BEGIN Exercise inputs
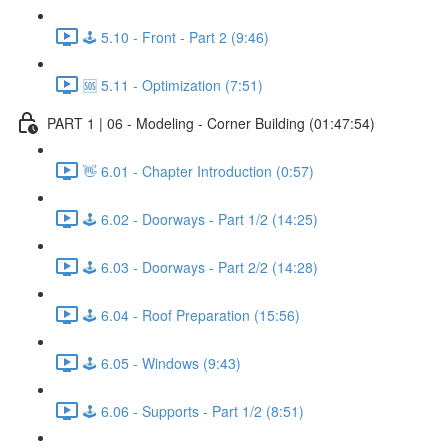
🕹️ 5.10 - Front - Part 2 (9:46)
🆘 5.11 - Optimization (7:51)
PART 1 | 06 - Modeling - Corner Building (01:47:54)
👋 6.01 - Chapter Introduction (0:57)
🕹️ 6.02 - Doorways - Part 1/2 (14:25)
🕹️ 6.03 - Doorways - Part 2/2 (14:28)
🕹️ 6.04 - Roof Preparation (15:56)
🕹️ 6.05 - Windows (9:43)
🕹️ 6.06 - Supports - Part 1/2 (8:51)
END Exercise inputs
BEGIN Exercise inputs
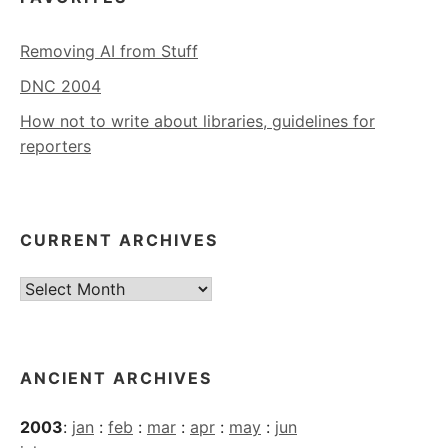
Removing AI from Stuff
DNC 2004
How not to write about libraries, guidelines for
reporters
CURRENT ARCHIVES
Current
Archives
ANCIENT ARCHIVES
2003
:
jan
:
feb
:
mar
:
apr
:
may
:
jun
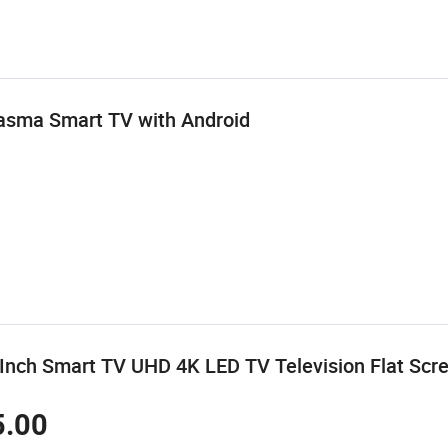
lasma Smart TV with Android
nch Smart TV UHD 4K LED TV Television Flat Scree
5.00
END Exercise inputs
Rewrite everything from the line containing "Part 2 (9:46)" down to the line containing "Part 1/2 (8:51)", replacing "Doorways" with "Entryways" and leaving all else unchanged.

> **Solved problem**
🕹️ 5.10 - Front - Part 2 (9:46)
🆘 5.11 - Optimization (7:51)
PART 1 | 06 - Modeling - Corner Building (01:47:54)
👋 6.01 - Chapter Introduction (0:57)
🕹️ 6.02 - Entryways - Part 1/2 (14:25)
🕹️ 6.03 - Entryways - Part 2/2 (14:28)
🕹️ 6.04 - Roof Preparation (15:56)
🕹️ 6.05 - Windows (9:43)
🕹️ 6.06 - Supports - Part 1/2 (8:51)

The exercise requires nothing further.